--- Work instructions ---
**1)** Translate the following sentence from the sermon into Spanish: "When you consider the Lord Jesus, is there an answering chord in your heart?"
**2)** Reproduce everything in the sermon from "Heaven’s desire is" down to "of joyful praise.".

--- Page text ---
BEHOLD THE MAN!
A Barrie Brown
John 19: 5, “Behold the man!”
Heaven’s desire is that our hearts and minds should be directed, perhaps for the first time, to the Man who is the subject of the glad tidings. You may have sat under many preachings and many presentations of the Lord Jesus before. Have you beheld Him for yourself; have you seen Him with the eyes of faith, dear hearer? Then, for those of us who through divine mercy and grace have seen Him, have beheld Him before, there is a fresh opportunity to look at Him. We sang that earlier today:
Every view of Him unfolding,
Wakes fresh bursts of joyful praise.
(Hymn 83)
Is that your portion? When you consider the Lord Jesus, is there an answering chord in your heart? This is a sobering section of Scripture. We need to leave these matters in finality with God, but it is of note that the speaker of these words which we can take on our lips and use in the glad tidings is one whom we would judge was not himself a saved person. How sobering that is that God was using such an instrument to bear testimony to His Son, the Man Christ Jesus in this scene.
I thought we might consider the Lord Jesus in three aspects: the Man as the subject, lowly, obedient One, as the suffering One, and as the glorified One. It has been said of the Saviour, the Lord Jesus, that He wins our heart with His humiliation - with His pathway here, His lowly pathway and His suffering - but He satisfies them with His glory (JBS vol 2 p23), and I think that would be a good outcome from the glad tidings that we were all satisfied. God is satisfied with Him; I had a distinct impression of that this morning, and it was carried through into the reading, thinking of what God finds in the Lord Jesus. That is a wonderful contemplation.

--- Material supplied ---
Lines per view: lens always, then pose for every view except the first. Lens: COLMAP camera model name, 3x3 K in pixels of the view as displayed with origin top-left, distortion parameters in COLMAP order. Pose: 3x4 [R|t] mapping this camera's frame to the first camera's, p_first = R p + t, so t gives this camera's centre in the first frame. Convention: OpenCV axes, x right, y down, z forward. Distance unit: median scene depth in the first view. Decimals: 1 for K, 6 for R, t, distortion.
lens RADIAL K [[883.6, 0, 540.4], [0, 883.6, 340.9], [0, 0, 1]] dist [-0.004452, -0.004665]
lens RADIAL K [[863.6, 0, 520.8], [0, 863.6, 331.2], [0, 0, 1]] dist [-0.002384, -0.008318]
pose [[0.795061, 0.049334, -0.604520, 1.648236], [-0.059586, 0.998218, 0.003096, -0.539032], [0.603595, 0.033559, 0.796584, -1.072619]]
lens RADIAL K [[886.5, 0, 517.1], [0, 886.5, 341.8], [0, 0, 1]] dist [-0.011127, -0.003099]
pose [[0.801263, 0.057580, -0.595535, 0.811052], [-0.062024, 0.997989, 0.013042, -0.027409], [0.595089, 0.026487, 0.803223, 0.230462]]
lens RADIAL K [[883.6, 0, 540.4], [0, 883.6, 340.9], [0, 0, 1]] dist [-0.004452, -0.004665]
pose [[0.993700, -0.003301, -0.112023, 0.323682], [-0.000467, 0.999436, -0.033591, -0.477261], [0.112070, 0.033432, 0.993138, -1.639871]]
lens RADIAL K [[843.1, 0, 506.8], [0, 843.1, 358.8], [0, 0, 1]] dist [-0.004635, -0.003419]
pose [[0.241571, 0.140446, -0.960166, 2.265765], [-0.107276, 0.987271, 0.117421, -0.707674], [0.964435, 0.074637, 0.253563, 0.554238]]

--- Task responses ---
**1)** Cuando consideras al Señor Jesús, ¿hay un acorde que le responda en tu corazón?

**2)**
Heaven’s desire is that our hearts and minds should be directed, perhaps for the first time, to the Man who is the subject of the glad tidings. You may have sat under many preachings and many presentations of the Lord Jesus before. Have you beheld Him for yourself; have you seen Him with the eyes of faith, dear hearer? Then, for those of us who through divine mercy and grace have seen Him, have beheld Him before, there is a fresh opportunity to look at Him. We sang that earlier today:
Every view of Him unfolding,
Wakes fresh bursts of joyful praise.